__Task to carry out__.
Would you please copy each line below that includes the string "anagramas"?

Records from a collection:

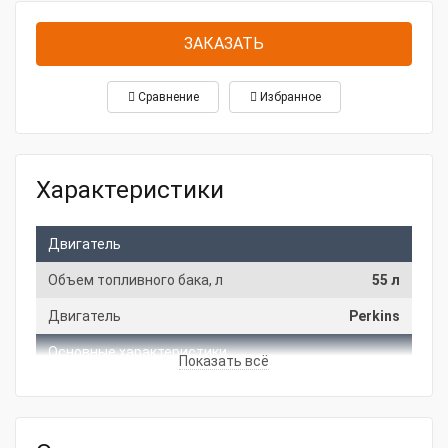
ЗАКАЗАТЬ
Сравнение
Избранное
Характеристики
Двигатель
Объем топливного бака, л
55 л
Двигатель
Perkins
Основные характеристики
Показать всё
Мощность, кВт
14
Напряжение, В
220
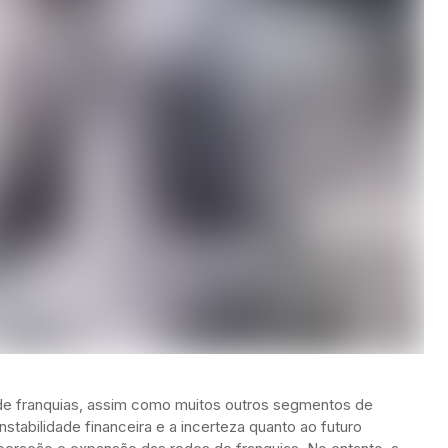
de franquias, assim como muitos outros segmentos de
stabilidade financeira e a incerteza quanto ao futuro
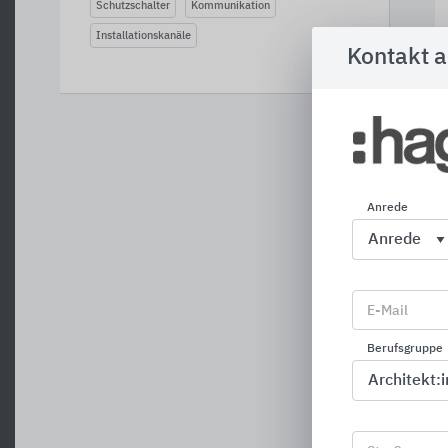
Schutzschalter
Kommunikation
Installationskanäle
Kontakt 
Anrede
E-Mail
Berufsgruppe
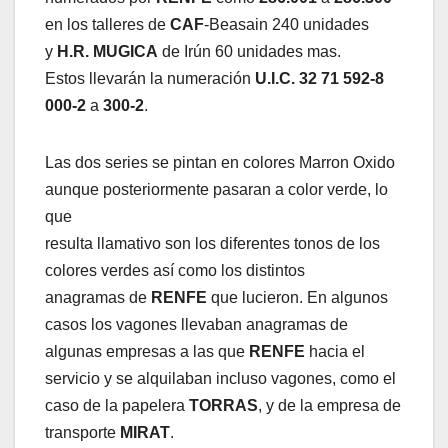
en los talleres de
CAF
-Beasain 240 unidades
y
H.R. MUGICA
de Irún 60 unidades mas.
Estos llevarán la numeración
U.I.C. 32 71 592-8
000-2
a
300-2
.
Las dos series se pintan en colores Marron Oxido
aunque posteriormente pasaran a color verde, lo
que
resulta llamativo son los diferentes tonos de los
colores verdes así como los distintos
anagramas de
RENFE
que lucieron. En algunos
casos los vagones llevaban anagramas de
algunas empresas a las que
RENFE
hacia el
servicio y se alquilaban incluso vagones, como el
caso de la papelera
TORRAS
, y de la empresa de
transporte
MIRAT
.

__Expected answer__.
anagramas de
casos los vagones llevaban anagramas de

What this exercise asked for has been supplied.